Kansas City, December 17 (RHC)-- In the U.S., Major League Baseball (MLB) has elevated the so-called “Negro Leagues” of 1920 through 1948 to “Major League” status, MLB said on Wednesday, calling the move a correction of “a longtime oversight.”

The records and statistics of the Negro Leagues, in which Black players competed after being forced out of MLB competition due to racism and “Jim Crow” segregation laws, will be incorporated into MLB history, a century after the formal introduction of the leagues.

The leagues had been excluded when the Special Committee on Baseball Records in 1969 identified six official “major leagues” dating to 1876.  “In the minds of baseball fans worldwide, this serves as historical validation for those who had been shunned from the Major Leagues and had the foresight and courage to create their own league that helped change the game and our country too,” Bob Kendrick, president of the Negro Leagues Baseball Museum in Kansas City, Missouri, said in a statement.

MLB said it was working with the Elias Sports Bureau to review the move’s “ramifications on statistics and records.”

About 3,400 players competed in the seven Negro Leagues from 1920 through 1948 but were denied equal recognition to their white counterparts long after Jackie Robinson became the first Black player in MLB’s modern era in 1945. There was no standard method of record-keeping for the Negro Leagues, but there are enough box scores to stitch together some of its statistical past.

“The perceived deficiencies of the Negro Leagues’ structure and scheduling were born of MLB’s exclusionary practices, and denying them Major League status has been a double penalty, much like that exacted of Hall of Fame candidates prior to Satchel Paige’s induction in 1971,” said John Thorn, MLB’s official historian.

Prominent players such as Monte Irvin, Satchel Paige, Josh Gibson are expected to see significant bumps in their career statistics.
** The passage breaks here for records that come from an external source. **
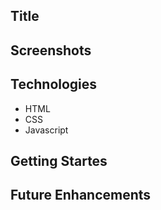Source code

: ## Title

## Screenshots

## Technologies

- HTML
- CSS
- Javascript

## Getting Startes

## Future Enhancements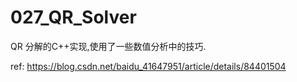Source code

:# 027_QR_Solver

QR 分解的C++实现,使用了一些数值分析中的技巧.

ref: https://blog.csdn.net/baidu_41647951/article/details/84401504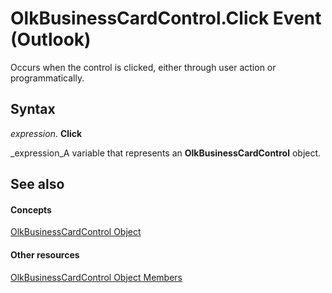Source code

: 
# OlkBusinessCardControl.Click Event (Outlook)

Occurs when the control is clicked, either through user action or programmatically.


## Syntax

 _expression_. **Click**

 _expression_A variable that represents an  **OlkBusinessCardControl** object.


## See also


#### Concepts


 [OlkBusinessCardControl Object](9a2de42b-7a43-3fd9-7fcc-93fc1508ce0f.md)
#### Other resources


 [OlkBusinessCardControl Object Members](62d47d07-74fb-0909-0b17-6e29c0f244f4.md)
Gibson, in particular, is estimated by some to have hit over 800 home runs during his 16 seasons in the Negro Leagues, although the lacking records mean it is unlikely he will pass current career record-holder Barry Bonds’ 762 home runs.

Satchel Paige, a five-time All-Star in his roughly two decades in the Negro Leagues, was the first man elected to the Baseball Hall of Fame by the Negro League Committee in 1971.  “All of us who love baseball have long known that the Negro Leagues produced many of our game’s best players, innovations and triumphs against a backdrop of injustice,” said MLB Commissioner Robert Manfred.

“We are now grateful to count the players of the Negro Leagues where they belong: as Major Leaguers within the official historical record.”